### Exercise description
Begin at the line with "[402,419,468,429] colaborated ->" and set down each line exactly until the listing ends. Images stay out.

### Listed records
■ ■ ■ ■ ■ ■ ■

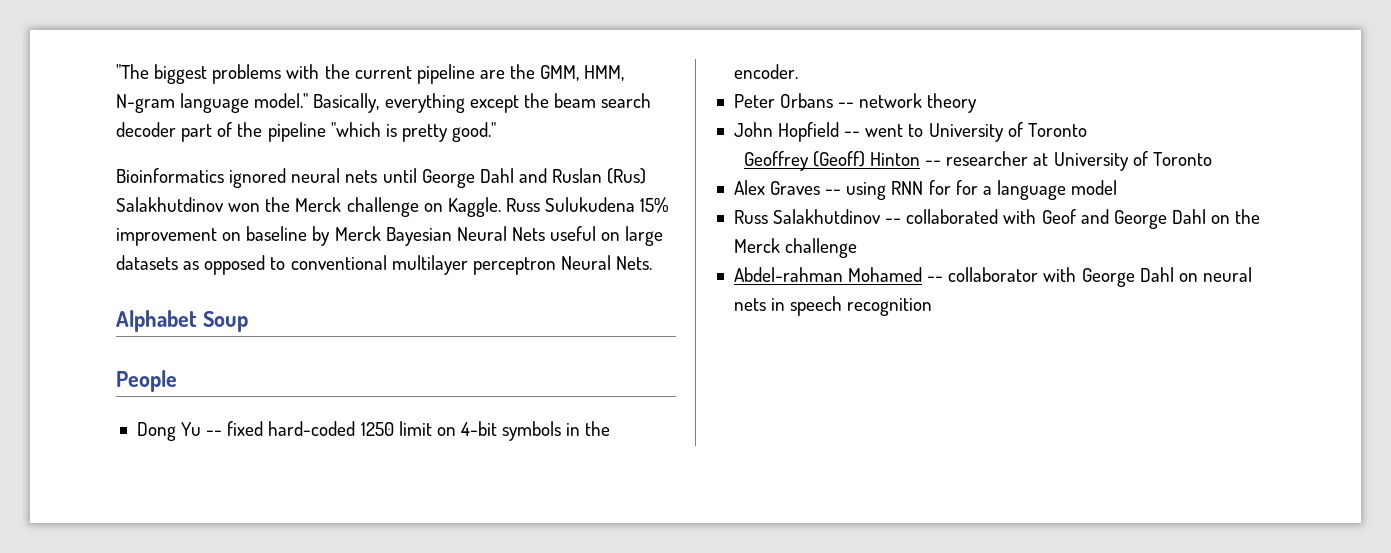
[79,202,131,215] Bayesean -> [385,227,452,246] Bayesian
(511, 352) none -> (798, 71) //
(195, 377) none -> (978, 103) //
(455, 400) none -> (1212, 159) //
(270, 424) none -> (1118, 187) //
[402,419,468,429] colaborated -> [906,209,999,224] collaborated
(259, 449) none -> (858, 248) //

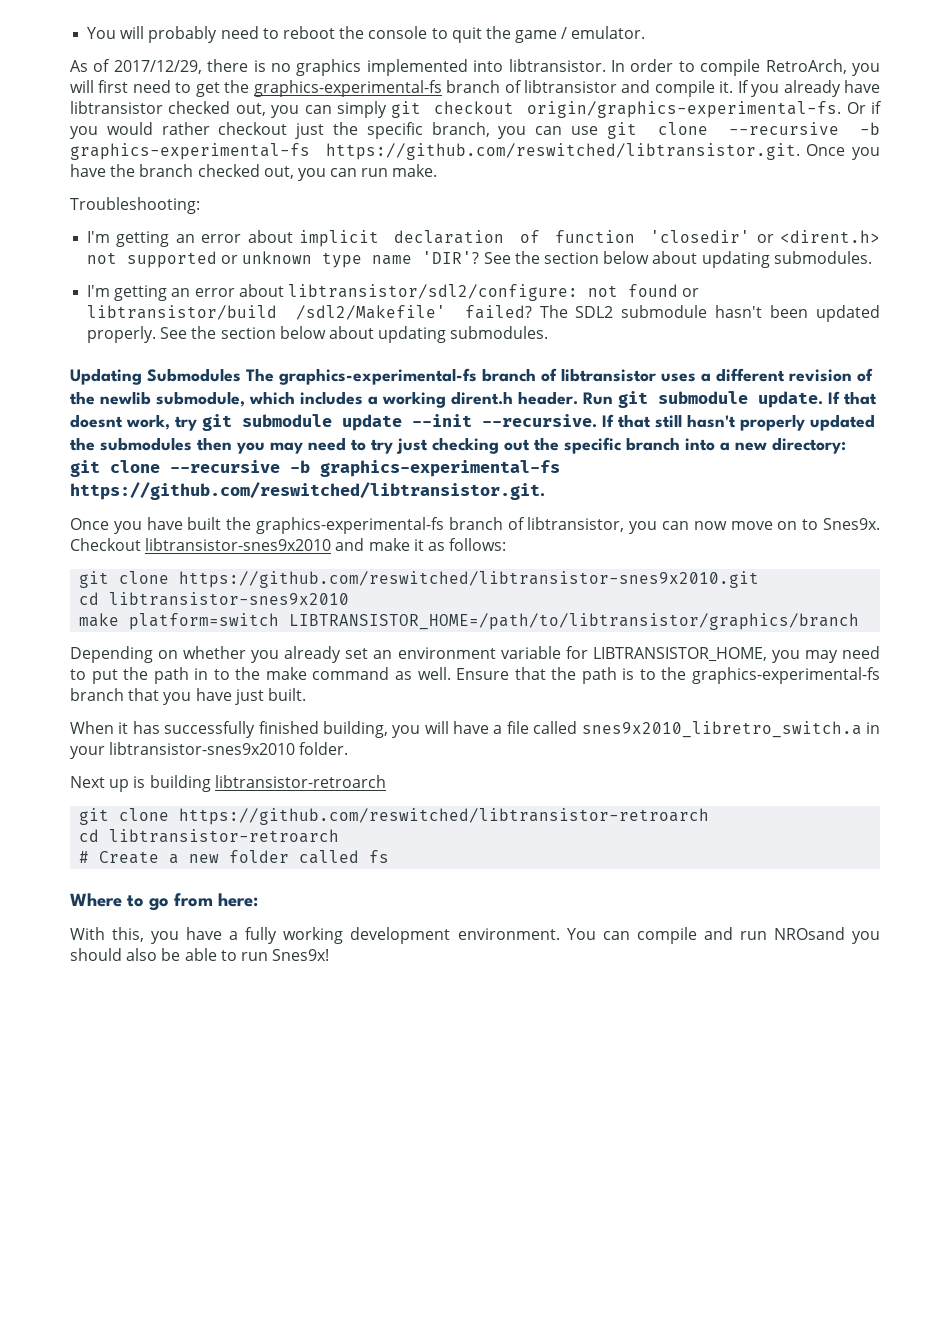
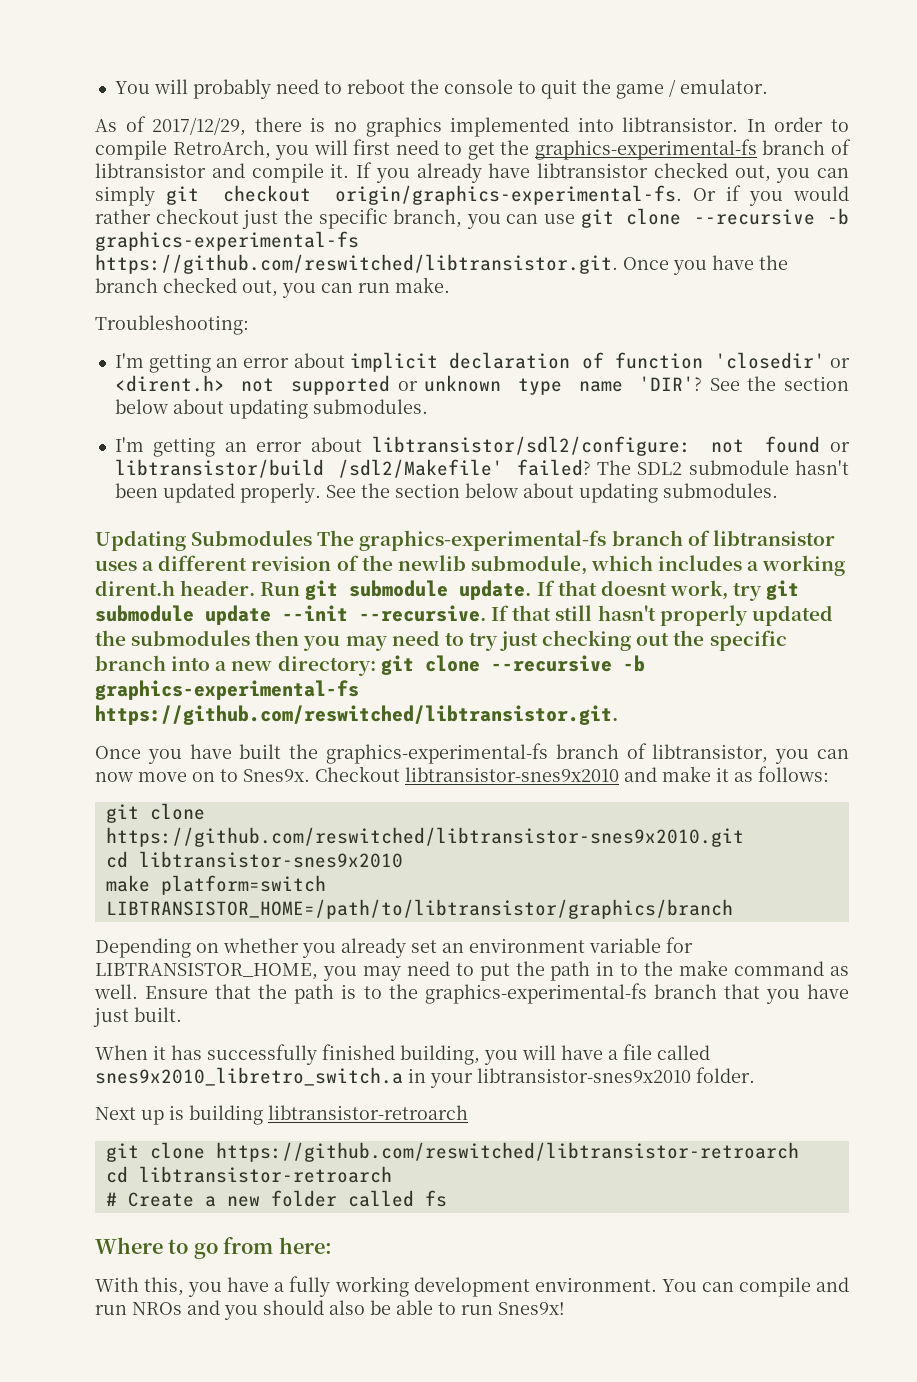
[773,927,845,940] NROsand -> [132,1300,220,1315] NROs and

■ ■ ■ ■ ■ ■ ■

### Result for this task
[402,419,468,429] colaborated -> [906,209,999,224] collaborated
(259, 449) none -> (858, 248) //

[773,927,845,940] NROsand -> [132,1300,220,1315] NROs and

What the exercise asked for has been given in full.